EXERCISE BRIEF -
Please return all of the data exactly as written.

Stored items:
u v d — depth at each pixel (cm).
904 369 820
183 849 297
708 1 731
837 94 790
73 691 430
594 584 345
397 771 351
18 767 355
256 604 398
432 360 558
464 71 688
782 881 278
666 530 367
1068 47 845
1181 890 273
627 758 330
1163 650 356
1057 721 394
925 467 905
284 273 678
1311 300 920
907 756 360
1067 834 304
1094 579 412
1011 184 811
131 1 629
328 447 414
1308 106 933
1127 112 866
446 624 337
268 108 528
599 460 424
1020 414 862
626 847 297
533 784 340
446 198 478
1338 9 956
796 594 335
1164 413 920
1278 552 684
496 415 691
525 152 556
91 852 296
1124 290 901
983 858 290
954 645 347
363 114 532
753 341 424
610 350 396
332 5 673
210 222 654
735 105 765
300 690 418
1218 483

RESULT OF THIS TASK -
u v d — depth at each pixel (cm).
904 369 820
183 849 297
708 1 731
837 94 790
73 691 430
594 584 345
397 771 351
18 767 355
256 604 398
432 360 558
464 71 688
782 881 278
666 530 367
1068 47 845
1181 890 273
627 758 330
1163 650 356
1057 721 394
925 467 905
284 273 678
1311 300 920
907 756 360
1067 834 304
1094 579 412
1011 184 811
131 1 629
328 447 414
1308 106 933
1127 112 866
446 624 337
268 108 528
599 460 424
1020 414 862
626 847 297
533 784 340
446 198 478
1338 9 956
796 594 335
1164 413 920
1278 552 684
496 415 691
525 152 556
91 852 296
1124 290 901
983 858 290
954 645 347
363 114 532
753 341 424
610 350 396
332 5 673
210 222 654
735 105 765
300 690 418
1218 483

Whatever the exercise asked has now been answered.